Wählst du meinen Kandidaten, wähle ich deinen Bewerber – diese Absprache unter den großen Fraktionen in Koalition und Opposition sind (nicht nur) auf lokaler Ebene üblich. Es macht auch Sinn, dass eine wie knapp auch immer ausgefallene Mehrheit nicht alle Posten in der öffentlichen Verwaltung mit Bewerbern aus ihrem Einflussbereich besetzt, sondern auch der Opposition ein Vorschlagsrecht einräumt. So kann die Kommunikation zwischen den Fraktionen und der Chefetage in den Verwaltungen besser funktionieren. Im Neusser Rathaus wurden auf CDU-Ticket Frank Gensler, Christoph Hölters, Ralf Hörsken und Christiane Zangs zu Beigeordneten gewählt; Matthias Welpmann ist ein Vorschlag der Grünen, Holger Lachmann hat ein SPD-Parteibuch.

Aber genau diese Farbenlehre bei der Auswahl der Beigeordneten oder Dezernenten ist es, die mit Blick auf Karsten Mankowsky die SPD nervös macht. Eine Oppositionsfraktion – und eine andere Rolle hatte die SPD im Kreistag noch nie – hat naturgemäß nicht viele Posten und Pöstchen zu verteilen. Auf einem Dezernenten-Stuhl können junge Talente reifen und sich für höhere Aufgaben empfehlen. Gut möglich, dass die Kreis-SPD genau so eine Karriereplanung durch Mankowsky und die CDU/FDP-Mehrheit verbaut sieht. Das würde die überraschend große Aufregung erklären.

Vorteil CDU, die seit 70 Jahren der Kreispolitik ihren Stempel aufdrückt. Vermutlich wird sich auch nach der Kreistagswahl 2020 keine Mehrheit jenseits der Union organisieren lassen. Wenn das so kommen sollte, ist die Nachfolge-Regelung für Karsten Mankowsky ein Trumpf in CDU-Hand: Sie kann, wie weiland zugebilligt, der SPD das Vorschlagsrecht einräumen. Sie kann aber auch eine zweite Option ziehen: Der Dezernentenposten wird in Koalitionsverhandlungen mit FDP oder den Bündnisgrünen zum Angebot.
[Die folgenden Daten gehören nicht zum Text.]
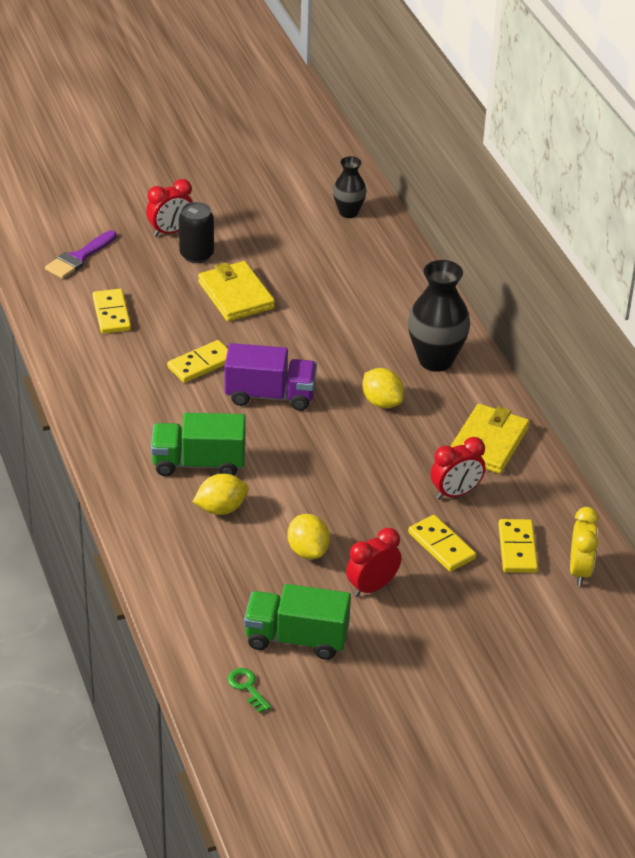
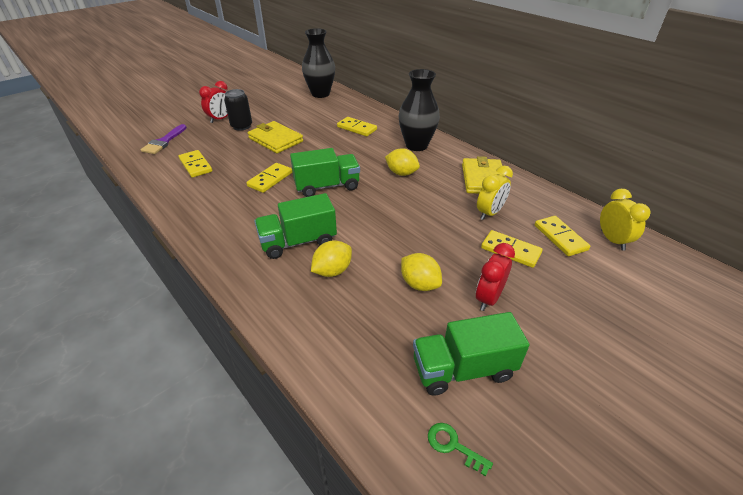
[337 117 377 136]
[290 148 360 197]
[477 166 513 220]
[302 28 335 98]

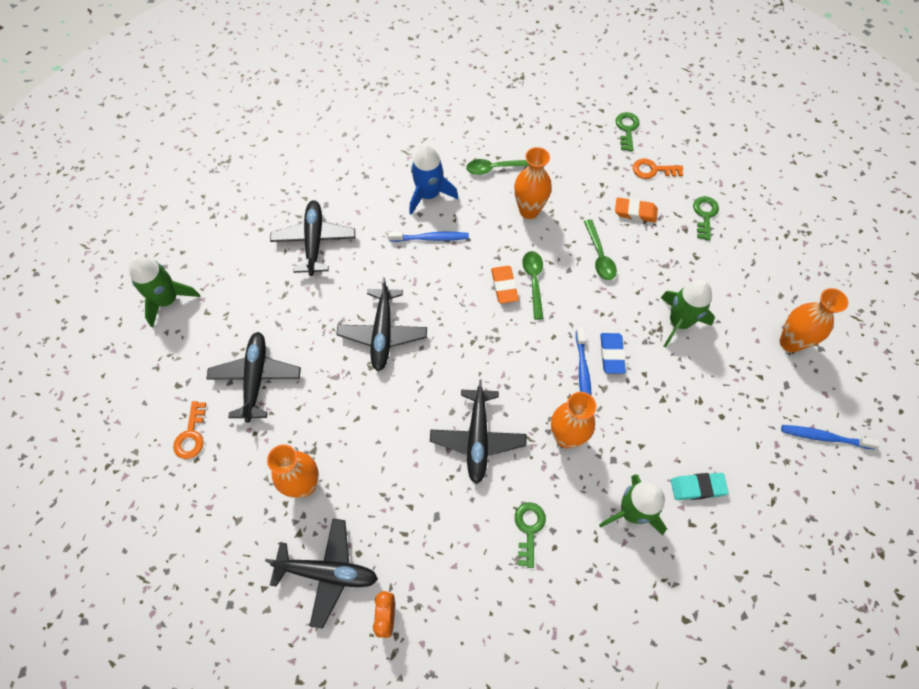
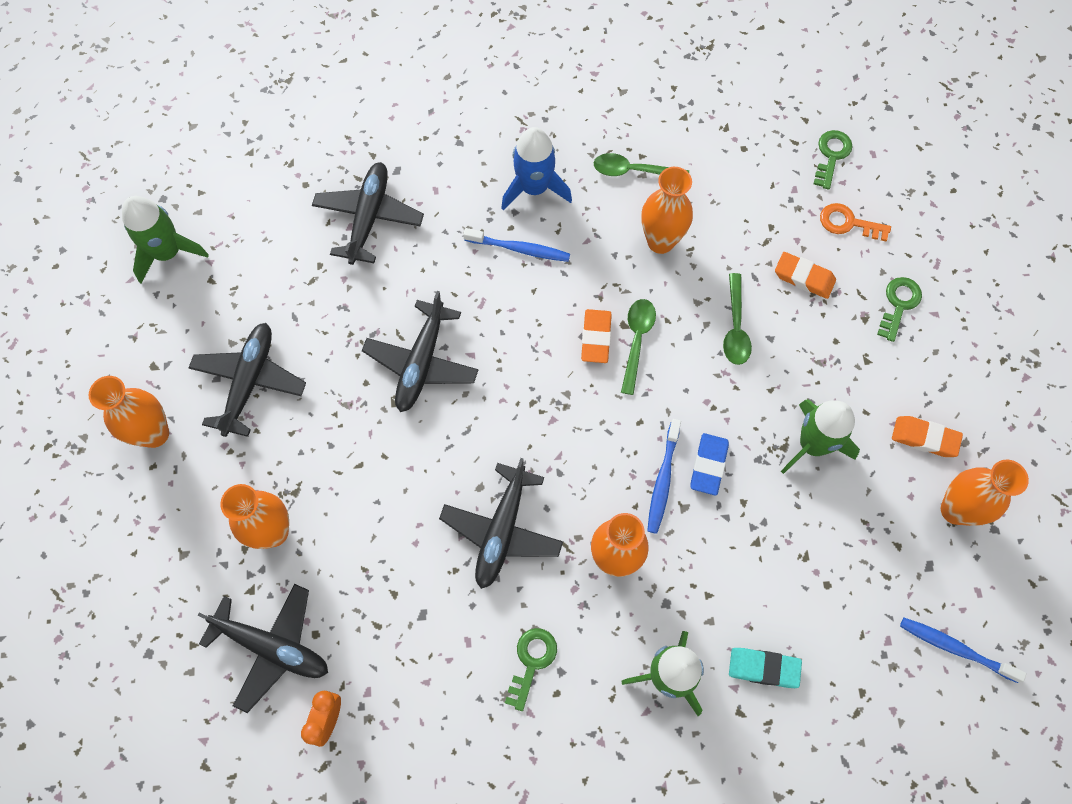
[892 416 963 457]
[88 376 169 448]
Landrat und die CDU-Fraktionsspitze gehen schon jetzt auffallend zuvorkommend mit den Grünen-Frontleuten Erhard Demmer, Susanne Stephan-Gellrich und Hans Christian Markert um – und umgekehrt.
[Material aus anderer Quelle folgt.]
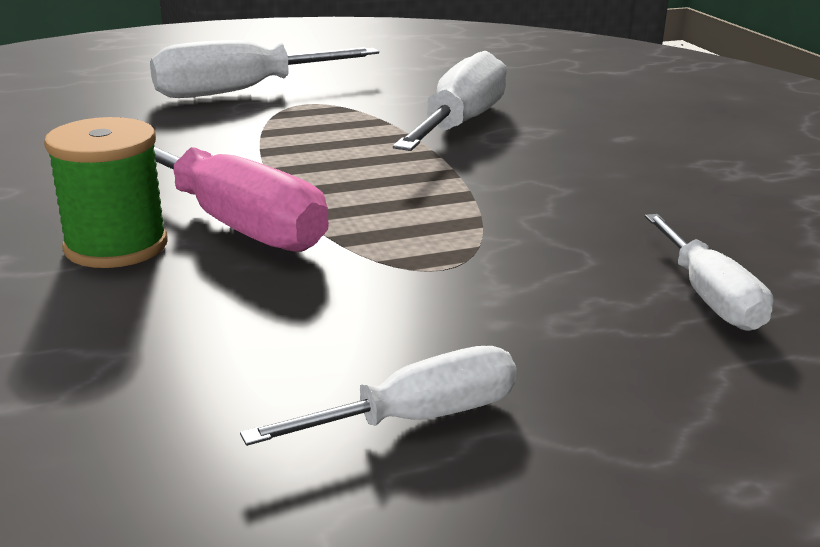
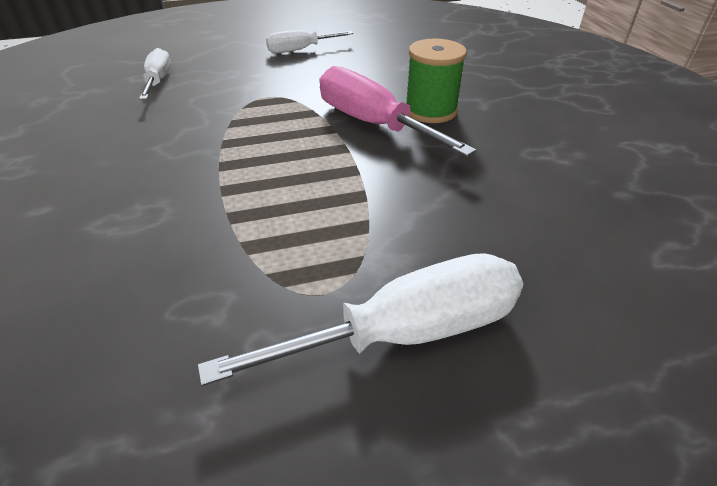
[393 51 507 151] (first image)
Von den Gedankenspielen zu den Fakten: Das Beamtenrecht ermöglicht eine dreijährige Amtszeit-Verlängerung. Die Kreisverwaltung sichert sich so Kompetenz und Erfahrung von Karsten Mankowsky und anderen. Also bleibt der Umweltdezernent bis Sommer 2022. Dann wird er 30 Jahre im Dienst des Rhein-Kreis Neuss stehen. Im Dezember 1992 wechselte er als junger Regierungsdirektor von der NRW-Staatskanzlei ins Kreishaus. Dafür gab er sein Mandat als Kreistagsabgeordneter auf; zuvor war er schon SPD-Chef in Neuss gewesen.
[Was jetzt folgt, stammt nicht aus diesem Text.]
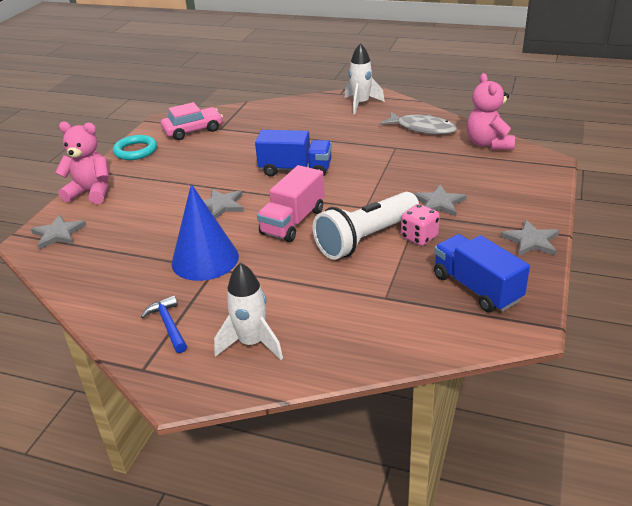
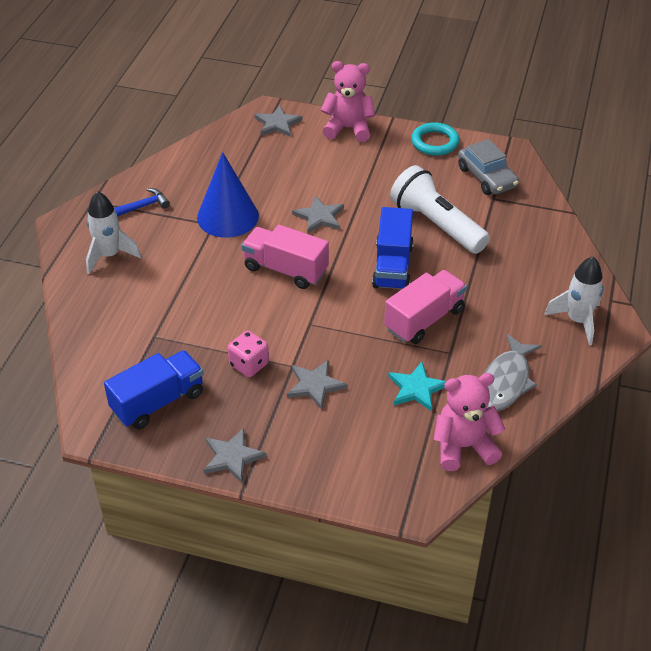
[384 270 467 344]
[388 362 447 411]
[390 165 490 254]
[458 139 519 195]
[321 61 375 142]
Er mache mit Begeisterung weiter, sagt Mankowsky, das Arbeitsklima im Kreishaus sei kollegial-konstruktiv: „Ich bin gesund und voller Tatendrang.“ Er wolle helfen, wichtige Projekte erfolgreich zu Ende zu bringen. Als Stichworte nennt er den Autobahn-Anschluss Delrath, die Abfallwirtschaft und den Gesundheitsbereich. Mankowsky spricht von Freude an der Arbeit und vom Beamtenrecht. Politisch motivierten Personalpoker kommentiert er nicht. Seine Zeit als Politiker liege weit zurück. Um die Dienstzeit-Verlängerung hat er gebeten und sie wurde angenommen. Für ihn ein formaler Vorgang ohne Seltenheitswert. Aufgeregt sind andere.